ACTION ITEM: Nothing but the lines from the one containing "389 305 3646.7" through the last line of the records below should be written out, each exactly as it stands.

DATA PROVIDED:
========

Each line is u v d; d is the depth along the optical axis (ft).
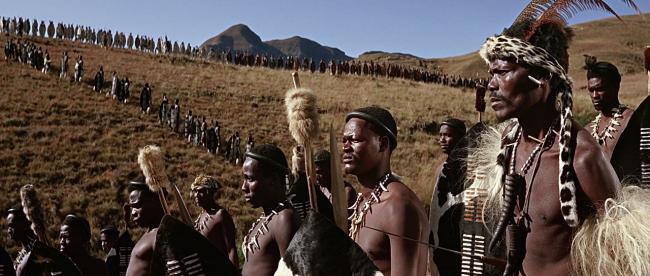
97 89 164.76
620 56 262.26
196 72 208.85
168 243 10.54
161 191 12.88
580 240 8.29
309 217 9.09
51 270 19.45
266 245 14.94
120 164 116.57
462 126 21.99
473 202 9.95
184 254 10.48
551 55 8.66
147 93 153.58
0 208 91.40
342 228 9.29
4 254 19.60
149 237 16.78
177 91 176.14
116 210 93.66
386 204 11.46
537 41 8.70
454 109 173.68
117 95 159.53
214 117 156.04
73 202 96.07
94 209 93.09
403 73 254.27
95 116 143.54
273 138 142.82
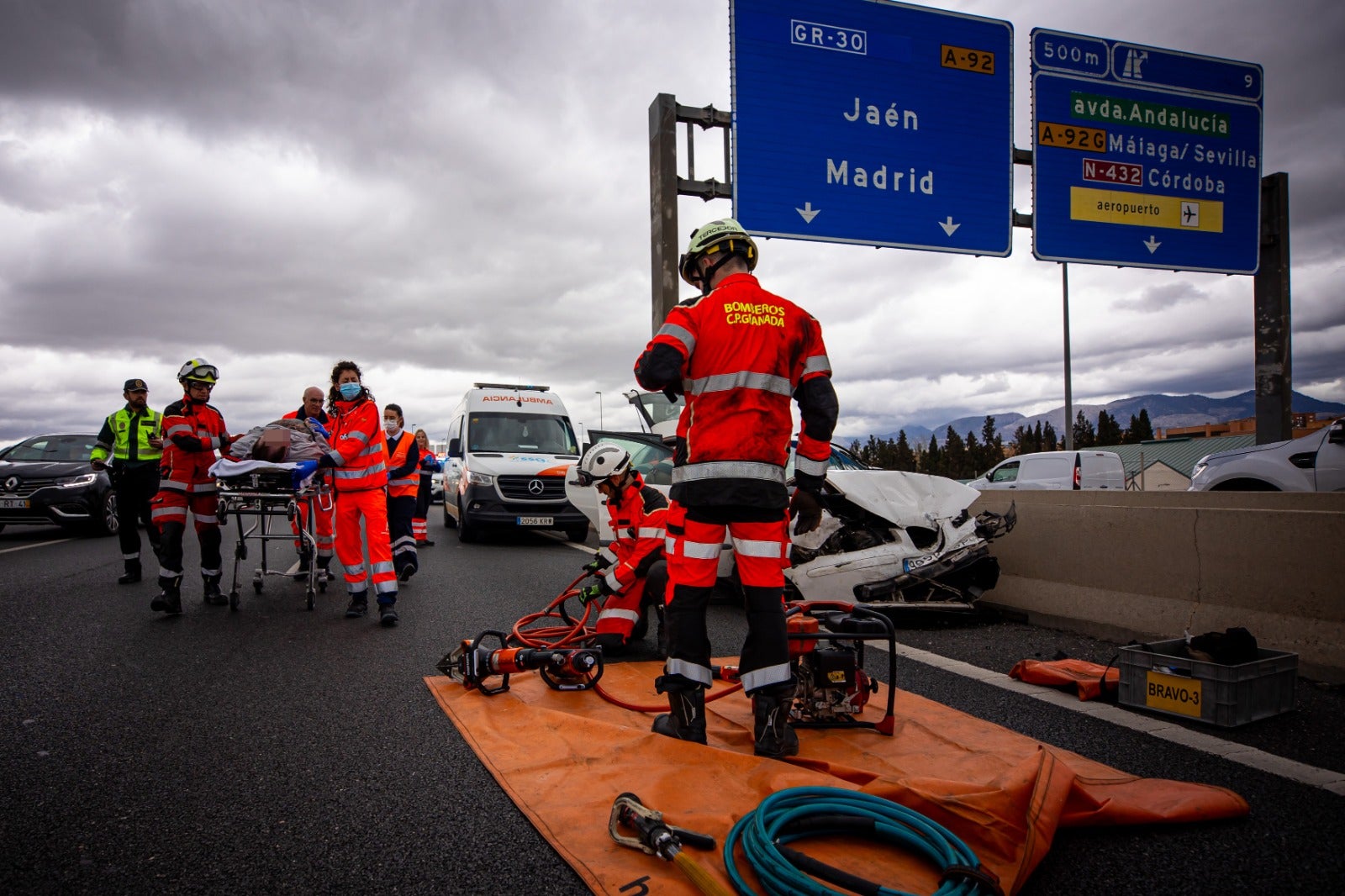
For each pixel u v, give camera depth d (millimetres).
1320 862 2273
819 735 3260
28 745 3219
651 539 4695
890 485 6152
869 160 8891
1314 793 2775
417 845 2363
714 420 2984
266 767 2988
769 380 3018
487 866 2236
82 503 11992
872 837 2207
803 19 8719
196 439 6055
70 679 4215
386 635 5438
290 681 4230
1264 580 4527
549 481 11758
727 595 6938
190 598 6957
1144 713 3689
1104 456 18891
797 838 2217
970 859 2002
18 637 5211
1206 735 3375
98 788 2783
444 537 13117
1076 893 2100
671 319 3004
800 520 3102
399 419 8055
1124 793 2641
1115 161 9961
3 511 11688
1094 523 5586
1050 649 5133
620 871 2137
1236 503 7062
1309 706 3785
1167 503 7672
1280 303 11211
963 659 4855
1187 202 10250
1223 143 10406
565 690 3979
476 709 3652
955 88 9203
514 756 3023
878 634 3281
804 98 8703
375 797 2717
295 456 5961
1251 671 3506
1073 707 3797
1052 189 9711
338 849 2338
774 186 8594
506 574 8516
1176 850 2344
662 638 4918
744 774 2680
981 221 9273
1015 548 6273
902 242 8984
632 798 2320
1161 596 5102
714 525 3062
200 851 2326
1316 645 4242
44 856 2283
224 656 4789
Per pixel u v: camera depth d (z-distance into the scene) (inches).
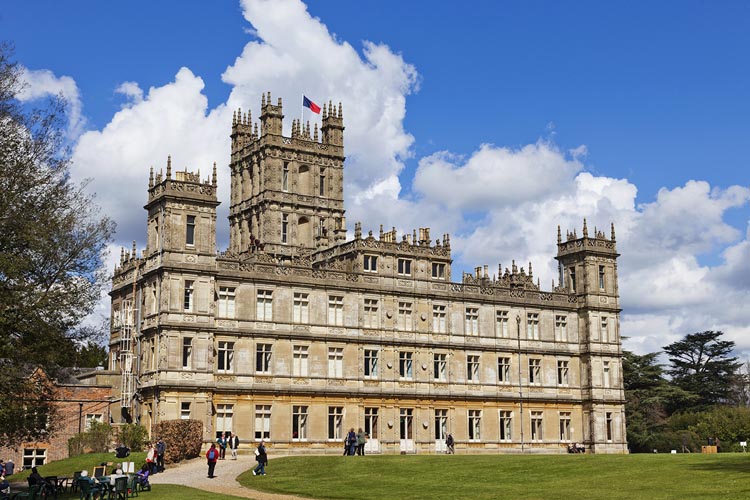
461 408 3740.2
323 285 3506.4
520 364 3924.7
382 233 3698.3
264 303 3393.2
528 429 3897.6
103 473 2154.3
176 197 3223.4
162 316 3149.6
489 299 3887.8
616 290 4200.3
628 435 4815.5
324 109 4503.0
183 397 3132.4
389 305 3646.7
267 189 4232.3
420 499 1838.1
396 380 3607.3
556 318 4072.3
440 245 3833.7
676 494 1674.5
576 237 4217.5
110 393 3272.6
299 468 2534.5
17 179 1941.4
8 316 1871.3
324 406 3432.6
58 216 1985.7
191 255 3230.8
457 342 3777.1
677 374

========

FINISHED EXERCISE:
389 305 3646.7
267 189 4232.3
420 499 1838.1
396 380 3607.3
556 318 4072.3
440 245 3833.7
676 494 1674.5
576 237 4217.5
110 393 3272.6
299 468 2534.5
17 179 1941.4
8 316 1871.3
324 406 3432.6
58 216 1985.7
191 255 3230.8
457 342 3777.1
677 374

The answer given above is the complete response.